[Items from a data source]
□ □ □ □ □ □ □

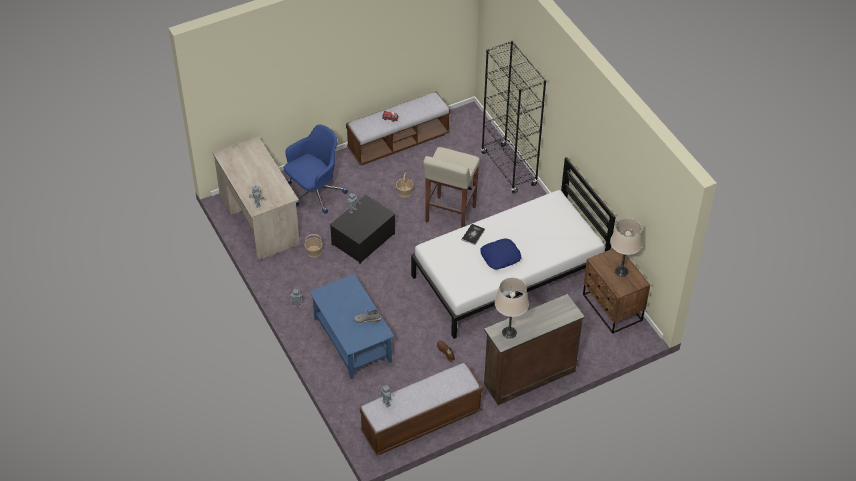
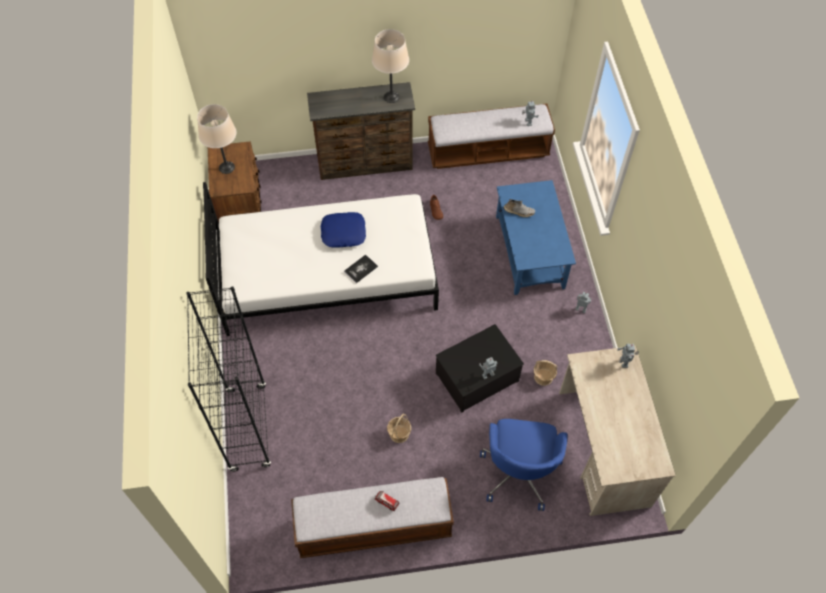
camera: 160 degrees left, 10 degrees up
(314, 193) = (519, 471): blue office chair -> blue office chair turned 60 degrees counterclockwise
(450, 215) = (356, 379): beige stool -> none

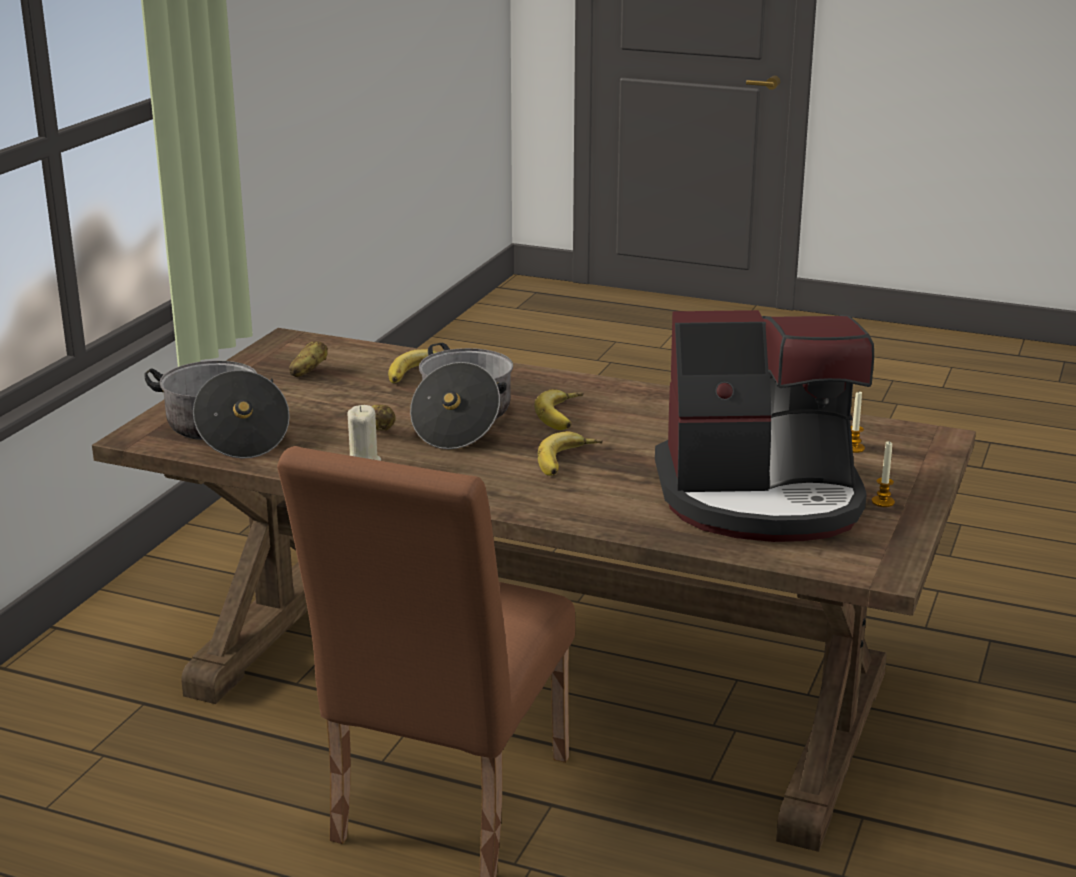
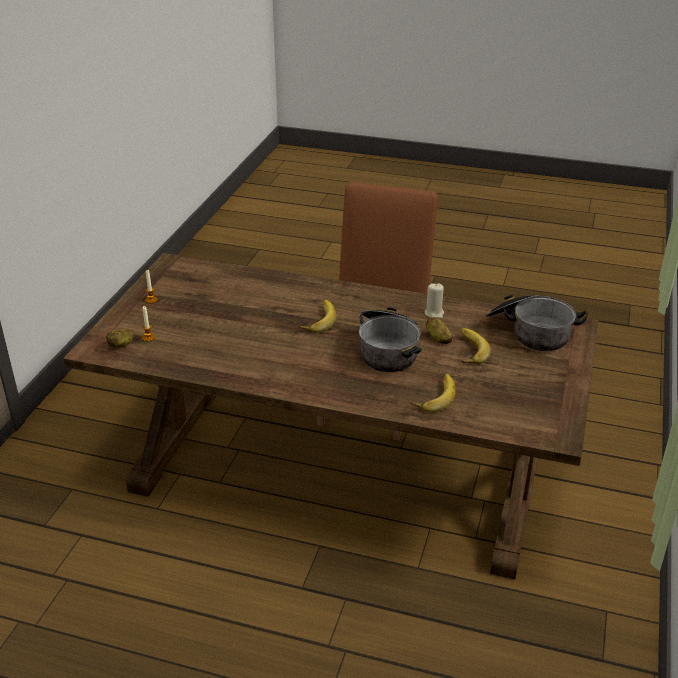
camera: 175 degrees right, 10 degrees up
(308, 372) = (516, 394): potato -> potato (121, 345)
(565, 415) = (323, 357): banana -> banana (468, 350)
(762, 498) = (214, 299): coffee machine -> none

□ □ □ □ □ □ □

* Aim of the exercise *
Go through the records above and count the lines with the word "degrees" in them. Answer with the number only.

* Task response *
3